Bana açtığı kollarının arasına girdim. "Korkma bebeğim, ben azkaban'a girmeyeceğim"
"Umarım, içimde kötü bir his var" dedim.
Son günlerde vizyonlarım çoğalmıştı. Neden birden bire vizyon görmeye başlamıştım anlamıyordum. Kendimi tuhaf ve kötü hissediyordum. Reşit olduğumdan beri vizyon görüyordum. Bu normal değildi bence. Mattheo'ya onlardan hiç bahsetmemiştim hala.
"Saat geç olmuş" dedi kenardaki saate bakarken. "Uykun mu geldi?" dedim. "Senin gelmedi mi? Bugün pansy'le çok gezdiniz" dedi.
"Evet, resmen kırk tane mağaza dolaştık ama bir türlü kendisine uygun elbise bulamadı" dedim.
Esneyerek gözlerimi kapattım, ona iyice sokuldum. "Uyuyacak mısın bebeğim" diye fısıldadı erkeksi sesiyle. "Hmhm" dedim mırıldanarak. "Çok oyunbozansın, sabah bana akşam bir sürprizinin olduğunu söylemiştin ama" dedi isyan edercesine.
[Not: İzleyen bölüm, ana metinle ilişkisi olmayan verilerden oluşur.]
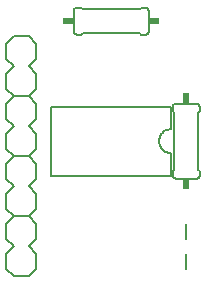
<source format=gto>
G75*
%MOIN*%
%OFA0B0*%
%FSLAX24Y24*%
%IPPOS*%
%LPD*%
%AMOC8*
5,1,8,0,0,1.08239X$1,22.5*
%
%ADD10C,0.0060*%
%ADD11R,0.0240X0.0340*%
%ADD12C,0.0080*%
%ADD13R,0.0340X0.0240*%
D10*
X003350Y005700D02*
X003350Y008000D01*
X007350Y008000D01*
X007350Y007250D01*
X007311Y007248D01*
X007272Y007242D01*
X007234Y007233D01*
X007197Y007220D01*
X007161Y007203D01*
X007128Y007183D01*
X007096Y007159D01*
X007067Y007133D01*
X007041Y007104D01*
X007017Y007072D01*
X006997Y007039D01*
X006980Y007003D01*
X006967Y006966D01*
X006958Y006928D01*
X006952Y006889D01*
X006950Y006850D01*
X006952Y006811D01*
X006958Y006772D01*
X006967Y006734D01*
X006980Y006697D01*
X006997Y006661D01*
X007017Y006628D01*
X007041Y006596D01*
X007067Y006567D01*
X007096Y006541D01*
X007128Y006517D01*
X007161Y006497D01*
X007197Y006480D01*
X007234Y006467D01*
X007272Y006458D01*
X007311Y006452D01*
X007350Y006450D01*
X007350Y005700D01*
X003350Y005700D01*
X004200Y010400D02*
X004350Y010400D01*
X004400Y010450D01*
X006300Y010450D01*
X006350Y010400D01*
X006500Y010400D01*
X006517Y010402D01*
X006534Y010406D01*
X006550Y010413D01*
X006564Y010423D01*
X006577Y010436D01*
X006587Y010450D01*
X006594Y010466D01*
X006598Y010483D01*
X006600Y010500D01*
X006600Y011200D01*
X006598Y011217D01*
X006594Y011234D01*
X006587Y011250D01*
X006577Y011264D01*
X006564Y011277D01*
X006550Y011287D01*
X006534Y011294D01*
X006517Y011298D01*
X006500Y011300D01*
X006350Y011300D01*
X006300Y011250D01*
X004400Y011250D01*
X004350Y011300D01*
X004200Y011300D01*
X004183Y011298D01*
X004166Y011294D01*
X004150Y011287D01*
X004136Y011277D01*
X004123Y011264D01*
X004113Y011250D01*
X004106Y011234D01*
X004102Y011217D01*
X004100Y011200D01*
X004100Y010500D01*
X004102Y010483D01*
X004106Y010466D01*
X004113Y010450D01*
X004123Y010436D01*
X004136Y010423D01*
X004150Y010413D01*
X004166Y010406D01*
X004183Y010402D01*
X004200Y010400D01*
X007400Y008000D02*
X007400Y007850D01*
X007450Y007800D01*
X007450Y005900D01*
X007400Y005850D01*
X007400Y005700D01*
X007402Y005683D01*
X007406Y005666D01*
X007413Y005650D01*
X007423Y005636D01*
X007436Y005623D01*
X007450Y005613D01*
X007466Y005606D01*
X007483Y005602D01*
X007500Y005600D01*
X008200Y005600D01*
X008217Y005602D01*
X008234Y005606D01*
X008250Y005613D01*
X008264Y005623D01*
X008277Y005636D01*
X008287Y005650D01*
X008294Y005666D01*
X008298Y005683D01*
X008300Y005700D01*
X008300Y005850D01*
X008250Y005900D01*
X008250Y007800D01*
X008300Y007850D01*
X008300Y008000D01*
X008298Y008017D01*
X008294Y008034D01*
X008287Y008050D01*
X008277Y008064D01*
X008264Y008077D01*
X008250Y008087D01*
X008234Y008094D01*
X008217Y008098D01*
X008200Y008100D01*
X007500Y008100D01*
X007483Y008098D01*
X007466Y008094D01*
X007450Y008087D01*
X007436Y008077D01*
X007423Y008064D01*
X007413Y008050D01*
X007406Y008034D01*
X007402Y008017D01*
X007400Y008000D01*
D11*
X007850Y008270D03*
X007850Y005430D03*
D12*
X002100Y002350D02*
X001850Y002600D01*
X001850Y003100D01*
X002100Y003350D01*
X001850Y003600D01*
X001850Y004100D01*
X002100Y004350D01*
X002600Y004350D01*
X002850Y004100D01*
X002850Y003600D01*
X002600Y003350D01*
X002850Y003100D01*
X002850Y002600D01*
X002600Y002350D01*
X002100Y002350D01*
X002100Y004350D02*
X001850Y004600D01*
X001850Y005100D01*
X002100Y005350D01*
X001850Y005600D01*
X001850Y006100D01*
X002100Y006350D01*
X002600Y006350D01*
X002850Y006100D01*
X002850Y005600D01*
X002600Y005350D01*
X002850Y005100D01*
X002850Y004600D01*
X002600Y004350D01*
X002100Y004350D01*
X002100Y006350D02*
X002600Y006350D01*
X002850Y006600D01*
X002850Y007100D01*
X002600Y007350D01*
X002850Y007600D01*
X002850Y008100D01*
X002600Y008350D01*
X002100Y008350D01*
X001850Y008100D01*
X001850Y007600D01*
X002100Y007350D01*
X001850Y007100D01*
X001850Y006600D01*
X002100Y006350D01*
X002100Y008350D02*
X002600Y008350D01*
X002850Y008600D01*
X002850Y009100D01*
X002600Y009350D01*
X002850Y009600D01*
X002850Y010100D01*
X002600Y010350D01*
X002100Y010350D01*
X001850Y010100D01*
X001850Y009600D01*
X002100Y009350D01*
X001850Y009100D01*
X001850Y008600D01*
X002100Y008350D01*
X007850Y004100D02*
X007850Y003600D01*
X007850Y003100D02*
X007850Y002600D01*
D13*
X006770Y010850D03*
X003930Y010850D03*
M02*

</source>
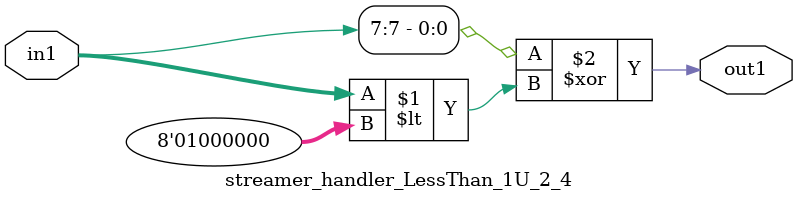
<source format=v>

`timescale 1ps / 1ps


module streamer_handler_LessThan_1U_2_4( in1, out1 );

    input [7:0] in1;
    output out1;

    
    // rtl_process:qkv_macro_handler_hub_LessThan_1U_94_4/qkv_macro_handler_hub_LessThan_1U_94_4_thread_1
    assign out1 = (in1[7] ^ in1 < 8'd064);

endmodule





</source>
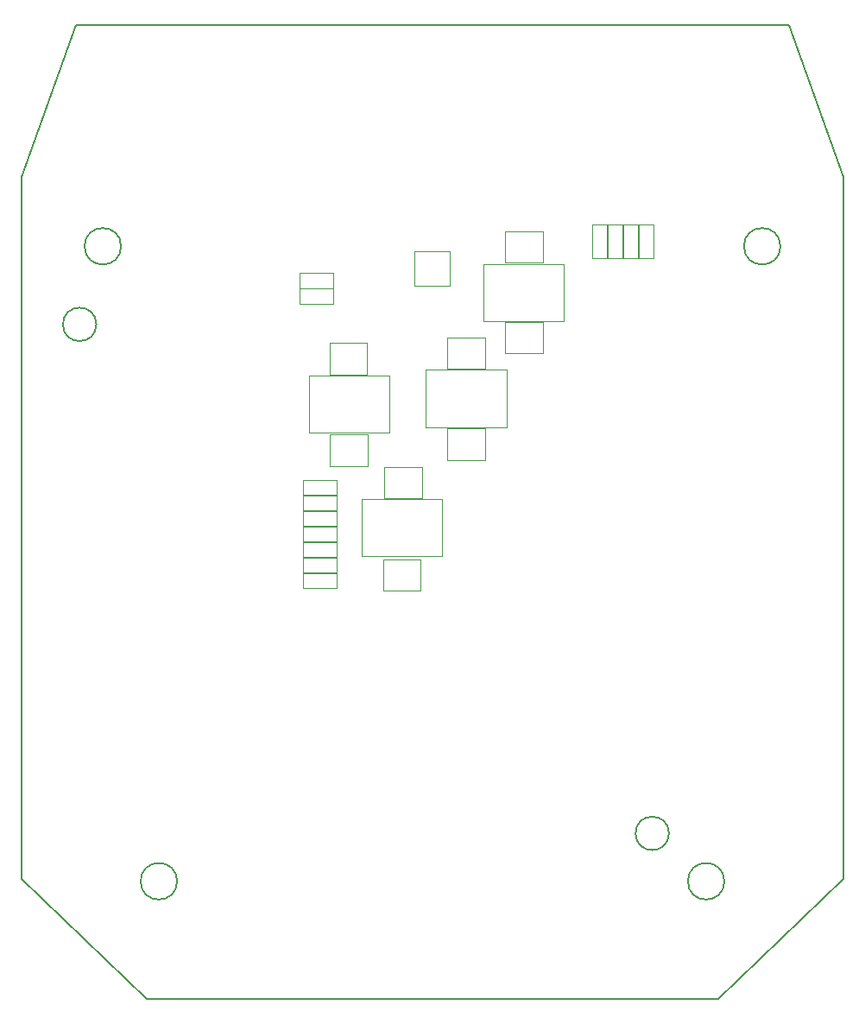
<source format=gbr>
G04 #@! TF.GenerationSoftware,KiCad,Pcbnew,(5.1.0-rc2-21-g16b3c80a7)*
G04 #@! TF.CreationDate,2019-06-05T23:58:20+02:00*
G04 #@! TF.ProjectId,microRusEfi,6d696372-6f52-4757-9345-66692e6b6963,R0.1*
G04 #@! TF.SameCoordinates,Original*
G04 #@! TF.FileFunction,Other,User*
%FSLAX46Y46*%
G04 Gerber Fmt 4.6, Leading zero omitted, Abs format (unit mm)*
G04 Created by KiCad (PCBNEW (5.1.0-rc2-21-g16b3c80a7)) date 2019-06-05 23:58:20*
%MOMM*%
%LPD*%
G04 APERTURE LIST*
%ADD10C,0.200000*%
%ADD11C,0.050000*%
G04 APERTURE END LIST*
D10*
X20600000Y-35538500D02*
X25895900Y-20600000D01*
X32844596Y-116072400D02*
X20601600Y-104381342D01*
X101188000Y-35538500D02*
X95841300Y-20600000D01*
X101189600Y-104381342D02*
X88946604Y-116072400D01*
X25895900Y-20600000D02*
X95841300Y-20600000D01*
X101188000Y-35538500D02*
X101189600Y-104381342D01*
X20600000Y-35538500D02*
X20601600Y-104381342D01*
X84085800Y-99870300D02*
G75*
G03X84085800Y-99870300I-1638300J0D01*
G01*
X32844596Y-116072400D02*
X88946604Y-116072400D01*
X27926400Y-49959301D02*
G75*
G03X27926400Y-49959301I-1638300J0D01*
G01*
X89521400Y-104569300D02*
G75*
G03X89521400Y-104569300I-1790700J0D01*
G01*
X95020499Y-42301200D02*
G75*
G03X95020499Y-42301200I-1790700J0D01*
G01*
X30352101Y-42301200D02*
G75*
G03X30352101Y-42301200I-1790700J0D01*
G01*
X35851200Y-104569300D02*
G75*
G03X35851200Y-104569300I-1790700J0D01*
G01*
D11*
X62583000Y-42813500D02*
X59083000Y-42813500D01*
X62583000Y-46213500D02*
X62583000Y-42813500D01*
X59083000Y-46213500D02*
X62583000Y-46213500D01*
X59083000Y-42813500D02*
X59083000Y-46213500D01*
X51495000Y-71215800D02*
X51495000Y-69755800D01*
X51495000Y-69755800D02*
X48195000Y-69755800D01*
X48195000Y-69755800D02*
X48195000Y-71215800D01*
X48195000Y-71215800D02*
X51495000Y-71215800D01*
X48195000Y-65183800D02*
X48195000Y-66643800D01*
X48195000Y-66643800D02*
X51495000Y-66643800D01*
X51495000Y-66643800D02*
X51495000Y-65183800D01*
X51495000Y-65183800D02*
X48195000Y-65183800D01*
X51495000Y-75787800D02*
X51495000Y-74327800D01*
X51495000Y-74327800D02*
X48195000Y-74327800D01*
X48195000Y-74327800D02*
X48195000Y-75787800D01*
X48195000Y-75787800D02*
X51495000Y-75787800D01*
X51495000Y-74263800D02*
X51495000Y-72803800D01*
X51495000Y-72803800D02*
X48195000Y-72803800D01*
X48195000Y-72803800D02*
X48195000Y-74263800D01*
X48195000Y-74263800D02*
X51495000Y-74263800D01*
X51495000Y-72739800D02*
X51495000Y-71279800D01*
X51495000Y-71279800D02*
X48195000Y-71279800D01*
X48195000Y-71279800D02*
X48195000Y-72739800D01*
X48195000Y-72739800D02*
X51495000Y-72739800D01*
X48195000Y-68231800D02*
X48195000Y-69691800D01*
X48195000Y-69691800D02*
X51495000Y-69691800D01*
X51495000Y-69691800D02*
X51495000Y-68231800D01*
X51495000Y-68231800D02*
X48195000Y-68231800D01*
X48195000Y-66707800D02*
X48195000Y-68167800D01*
X48195000Y-68167800D02*
X51495000Y-68167800D01*
X51495000Y-68167800D02*
X51495000Y-66707800D01*
X51495000Y-66707800D02*
X48195000Y-66707800D01*
X67997500Y-49708000D02*
X67997500Y-52808000D01*
X67997500Y-49708000D02*
X71697500Y-49708000D01*
X71697500Y-52808000D02*
X67997500Y-52808000D01*
X71697500Y-52808000D02*
X71697500Y-49708000D01*
X65897500Y-49625600D02*
X65897500Y-44025600D01*
X73797500Y-49625600D02*
X73797500Y-44025600D01*
X65897500Y-49625600D02*
X73797500Y-49625600D01*
X65897500Y-44025600D02*
X73797500Y-44025600D01*
X67997500Y-40818000D02*
X67997500Y-43918000D01*
X67997500Y-40818000D02*
X71697500Y-40818000D01*
X71697500Y-43918000D02*
X67997500Y-43918000D01*
X71697500Y-43918000D02*
X71697500Y-40818000D01*
X82579000Y-40197300D02*
X81119000Y-40197300D01*
X81119000Y-40197300D02*
X81119000Y-43497300D01*
X81119000Y-43497300D02*
X82579000Y-43497300D01*
X82579000Y-43497300D02*
X82579000Y-40197300D01*
X81055000Y-40197300D02*
X79595000Y-40197300D01*
X79595000Y-40197300D02*
X79595000Y-43497300D01*
X79595000Y-43497300D02*
X81055000Y-43497300D01*
X81055000Y-43497300D02*
X81055000Y-40197300D01*
X79531000Y-40197300D02*
X78071000Y-40197300D01*
X78071000Y-40197300D02*
X78071000Y-43497300D01*
X78071000Y-43497300D02*
X79531000Y-43497300D01*
X79531000Y-43497300D02*
X79531000Y-40197300D01*
X78007000Y-40197300D02*
X76547000Y-40197300D01*
X76547000Y-40197300D02*
X76547000Y-43497300D01*
X76547000Y-43497300D02*
X78007000Y-43497300D01*
X78007000Y-43497300D02*
X78007000Y-40197300D01*
X50852500Y-60744300D02*
X50852500Y-63844300D01*
X50852500Y-60744300D02*
X54552500Y-60744300D01*
X54552500Y-63844300D02*
X50852500Y-63844300D01*
X54552500Y-63844300D02*
X54552500Y-60744300D01*
X50789000Y-51790800D02*
X50789000Y-54890800D01*
X50789000Y-51790800D02*
X54489000Y-51790800D01*
X54489000Y-54890800D02*
X50789000Y-54890800D01*
X54489000Y-54890800D02*
X54489000Y-51790800D01*
X62346000Y-60185500D02*
X62346000Y-63285500D01*
X62346000Y-60185500D02*
X66046000Y-60185500D01*
X66046000Y-63285500D02*
X62346000Y-63285500D01*
X66046000Y-63285500D02*
X66046000Y-60185500D01*
X56034100Y-72974400D02*
X56034100Y-76074400D01*
X56034100Y-72974400D02*
X59734100Y-72974400D01*
X59734100Y-76074400D02*
X56034100Y-76074400D01*
X59734100Y-76074400D02*
X59734100Y-72974400D01*
X62320600Y-51244700D02*
X62320600Y-54344700D01*
X62320600Y-51244700D02*
X66020600Y-51244700D01*
X66020600Y-54344700D02*
X62320600Y-54344700D01*
X66020600Y-54344700D02*
X66020600Y-51244700D01*
X56161100Y-63932000D02*
X56161100Y-67032000D01*
X56161100Y-63932000D02*
X59861100Y-63932000D01*
X59861100Y-67032000D02*
X56161100Y-67032000D01*
X59861100Y-67032000D02*
X59861100Y-63932000D01*
X51177500Y-46387300D02*
X51177500Y-44927300D01*
X51177500Y-44927300D02*
X47877500Y-44927300D01*
X47877500Y-44927300D02*
X47877500Y-46387300D01*
X47877500Y-46387300D02*
X51177500Y-46387300D01*
X51177500Y-47911300D02*
X51177500Y-46451300D01*
X51177500Y-46451300D02*
X47877500Y-46451300D01*
X47877500Y-46451300D02*
X47877500Y-47911300D01*
X47877500Y-47911300D02*
X51177500Y-47911300D01*
X48752500Y-60585800D02*
X48752500Y-54985800D01*
X56652500Y-60585800D02*
X56652500Y-54985800D01*
X48752500Y-60585800D02*
X56652500Y-60585800D01*
X48752500Y-54985800D02*
X56652500Y-54985800D01*
X60258700Y-60027000D02*
X60258700Y-54427000D01*
X68158700Y-60027000D02*
X68158700Y-54427000D01*
X60258700Y-60027000D02*
X68158700Y-60027000D01*
X60258700Y-54427000D02*
X68158700Y-54427000D01*
X53921400Y-72714300D02*
X53921400Y-67114300D01*
X61821400Y-72714300D02*
X61821400Y-67114300D01*
X53921400Y-72714300D02*
X61821400Y-72714300D01*
X53921400Y-67114300D02*
X61821400Y-67114300D01*
M02*

</source>
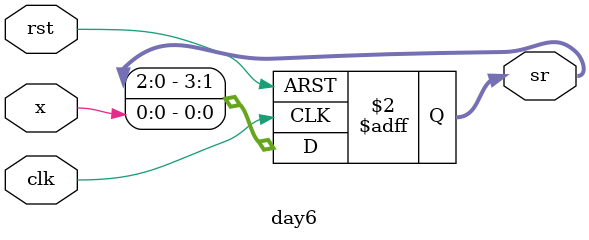
<source format=v>
module day6(clk,rst,x,sr);
  input     wire        clk;
  input     wire        rst;
  input     wire        x;    

  output    reg [3:0]   sr;

  always @(posedge clk or posedge rst)
    if (rst)
      sr <= 4'h0;
    else
      sr <= {sr[2:0], x};

endmodule

</source>
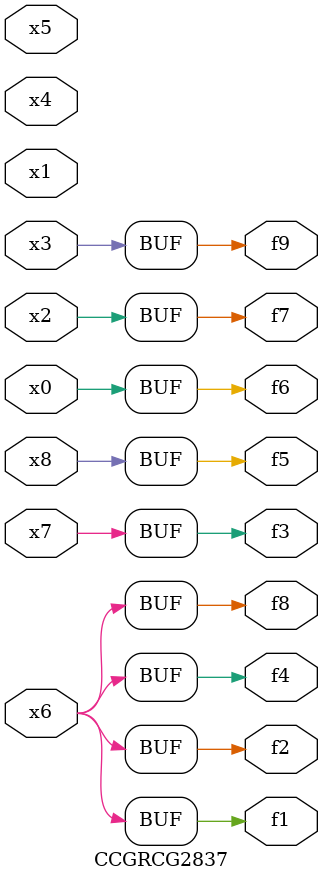
<source format=v>
module CCGRCG2837(
	input x0, x1, x2, x3, x4, x5, x6, x7, x8,
	output f1, f2, f3, f4, f5, f6, f7, f8, f9
);
	assign f1 = x6;
	assign f2 = x6;
	assign f3 = x7;
	assign f4 = x6;
	assign f5 = x8;
	assign f6 = x0;
	assign f7 = x2;
	assign f8 = x6;
	assign f9 = x3;
endmodule

</source>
"Çok uykum geldi yok sürpriz falan"
~
"Sanırım nefes almayı unuttum !" tiana ciyakladı. Elbisesinin arkasını düzelttim, "Sakin ol, birazdan nişan başlayacak" dedim onu sakinleştirmeye çalışarak.
Nefes alış verişlerini düzenlemeye çalıştı.
Koyu yeşil uzun zarif bir elbise seçmişti, tom'un gözlerinin renginde olmasını istemişti...
"Nasıl görünürüyorum" sordu tekrardan, tekrar ve tekrar aynı cevabı verdim. "Harika görünüyorsun tiana, ama sakin olmazsan bayılacaksın" dedim.
Kıkırdadı, "Çok heyecanlıyım"
"Orası belli" güldüm.
Kapı açıldı ve pansy kafasını uzatarak konuştu, "Hadi bakalım gelin artık"
Tiana önde ben arkasında birlikte odadan çıktık ve aşağı indik. Nişan riddle malikanesinde yapılıyordu.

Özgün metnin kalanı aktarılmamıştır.